* Exercise prompt
Below are the records; retype them exactly and omit each picture.

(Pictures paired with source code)
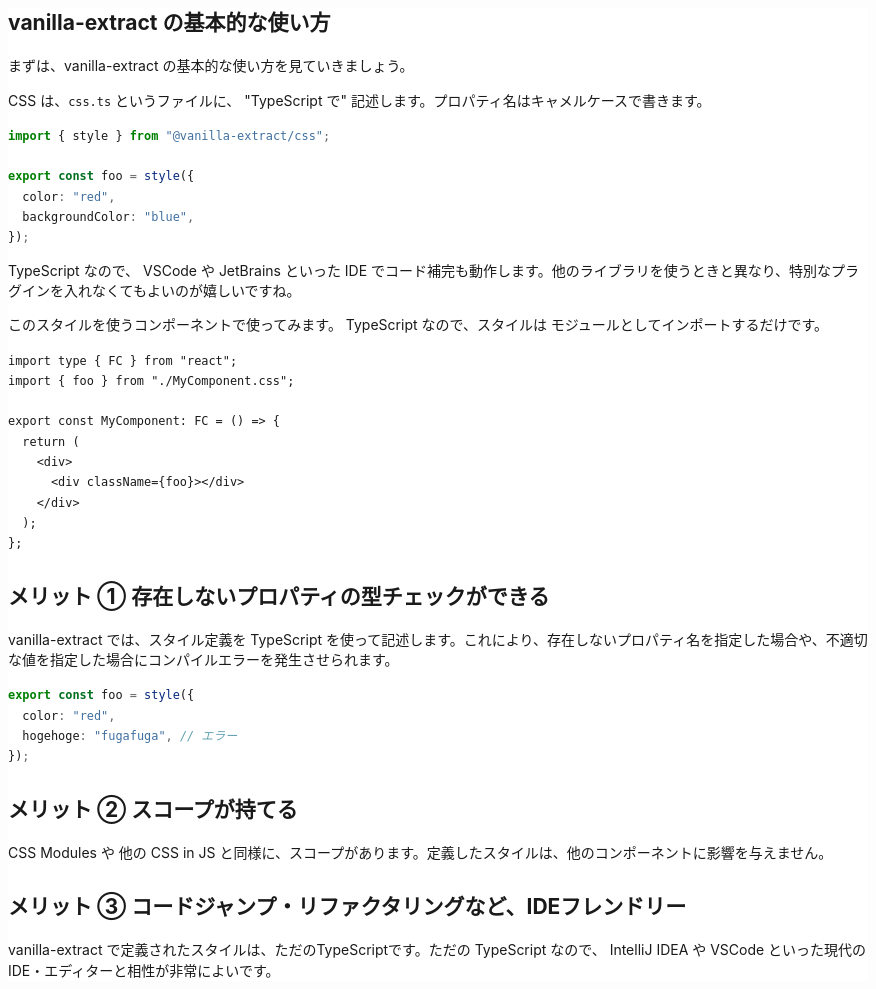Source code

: ## vanilla-extract の基本的な使い方

まずは、vanilla-extract の基本的な使い方を見ていきましょう。

CSS は、`css.ts` というファイルに、 "TypeScript で" 記述します。プロパティ名はキャメルケースで書きます。

```ts
import { style } from "@vanilla-extract/css";

export const foo = style({
  color: "red",
  backgroundColor: "blue",
});
```

TypeScript なので、 VSCode や JetBrains といった IDE でコード補完も動作します。他のライブラリを使うときと異なり、特別なプラグインを入れなくてもよいのが嬉しいですね。

このスタイルを使うコンポーネントで使ってみます。 TypeScript なので、スタイルは モジュールとしてインポートするだけです。

```tsx
import type { FC } from "react";
import { foo } from "./MyComponent.css";

export const MyComponent: FC = () => {
  return (
    <div>
      <div className={foo}></div>
    </div>
  );
};
```

## メリット ① 存在しないプロパティの型チェックができる

vanilla-extract では、スタイル定義を TypeScript を使って記述します。これにより、存在しないプロパティ名を指定した場合や、不適切な値を指定した場合にコンパイルエラーを発生させられます。

```ts
export const foo = style({
  color: "red",
  hogehoge: "fugafuga", // エラー
});
```

## メリット ② スコープが持てる

CSS Modules や 他の CSS in JS と同様に、スコープがあります。定義したスタイルは、他のコンポーネントに影響を与えません。

## メリット ③ コードジャンプ・リファクタリングなど、IDEフレンドリー

vanilla-extract で定義されたスタイルは、ただのTypeScriptです。ただの TypeScript なので、 IntelliJ IDEA や VSCode といった現代の IDE・エディターと相性が非常によいです。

* Answer
Source code

: ## vanilla-extract の基本的な使い方

まずは、vanilla-extract の基本的な使い方を見ていきましょう。

CSS は、`css.ts` というファイルに、 "TypeScript で" 記述します。プロパティ名はキャメルケースで書きます。

```ts
import { style } from "@vanilla-extract/css";

export const foo = style({
  color: "red",
  backgroundColor: "blue",
});
```

TypeScript なので、 VSCode や JetBrains といった IDE でコード補完も動作します。他のライブラリを使うときと異なり、特別なプラグインを入れなくてもよいのが嬉しいですね。

このスタイルを使うコンポーネントで使ってみます。 TypeScript なので、スタイルは モジュールとしてインポートするだけです。

```tsx
import type { FC } from "react";
import { foo } from "./MyComponent.css";

export const MyComponent: FC = () => {
  return (
    <div>
      <div className={foo}></div>
    </div>
  );
};
```

## メリット ① 存在しないプロパティの型チェックができる

vanilla-extract では、スタイル定義を TypeScript を使って記述します。これにより、存在しないプロパティ名を指定した場合や、不適切な値を指定した場合にコンパイルエラーを発生させられます。

```ts
export const foo = style({
  color: "red",
  hogehoge: "fugafuga", // エラー
});
```

## メリット ② スコープが持てる

CSS Modules や 他の CSS in JS と同様に、スコープがあります。定義したスタイルは、他のコンポーネントに影響を与えません。

## メリット ③ コードジャンプ・リファクタリングなど、IDEフレンドリー

vanilla-extract で定義されたスタイルは、ただのTypeScriptです。ただの TypeScript なので、 IntelliJ IDEA や VSCode といった現代の IDE・エディターと相性が非常によいです。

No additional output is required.